O caso do António foi mais complexo. Eu conhecia-o, não pessoalmente, de duas peças de teatro, e ele não tinha feito nenhum filme. Portanto, decidi arriscar e contactei-o. Ele ficou surpreendido, até porque não estava à espera de fazer cinema, assim me disse numa conversa muito aberta, onde também lhe confessei o pouco que conhecia do seu trabalho. Começamos a fazer ensaios e a perceber melhor como iriamos conceber a personagem central. Pouco a pouco, íamos tendo conversas sobre o argumento, sobre a personagem e às tantas julgo que ficamos convencidos que valia a pena o risco. Sinceramente, estou bastante satisfeito com a decisão dele e da sua parte julgo também estar.

Até que ponto esta personagem do Ramiro tem um polvilhar de autobiografia?

De alguma maneira sim. Na verdade, quando li a primeira versão do argumento que me entregaram automaticamente exclamei, pelo que eles afirmaram: “Sim, é verdade. Por isso é que propusemos a ti”.

De facto, o que não quero é que julguem que aquilo representado é a minha vida. Sim, existem algumas similaridades, ou proximidades da minha vivência com a do Ramiro, sem dúvida, mas isto não é um filme autobiográfico. Ao trabalhar no filme notei sobretudo esses elementos, mas de certa forma os meus filmes anteriores já indiciavam isso, essa conformidade para com a minha vida. Aqui talvez possa ter mais proximidade, mas sempre vi este lado biográfico representado em outros projetos meus como “Xavier” ou “… Quando Troveja”, que respetivamente marcam e espelham etapas da minha vivência. Em relação a “Ramiro”, não gosto de carregar isso, quem me conhece poderá identificar tais ligações.

» Tarefa: Enumere todos os títulos de filmes que aparecem entre aspas na entrevista. Este material provém de uma fonte diferente da entrevista.

» Excerto dos dados:
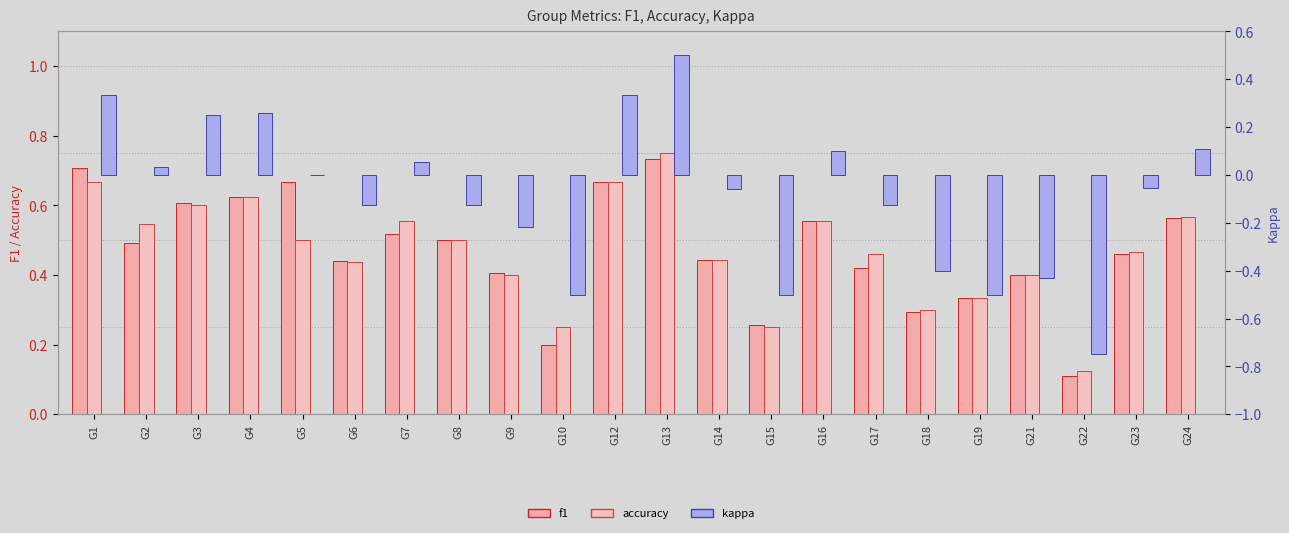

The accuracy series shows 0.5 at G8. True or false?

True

» Resposta:
- “Xavier”
- “… Quando Troveja”
- “Ramiro”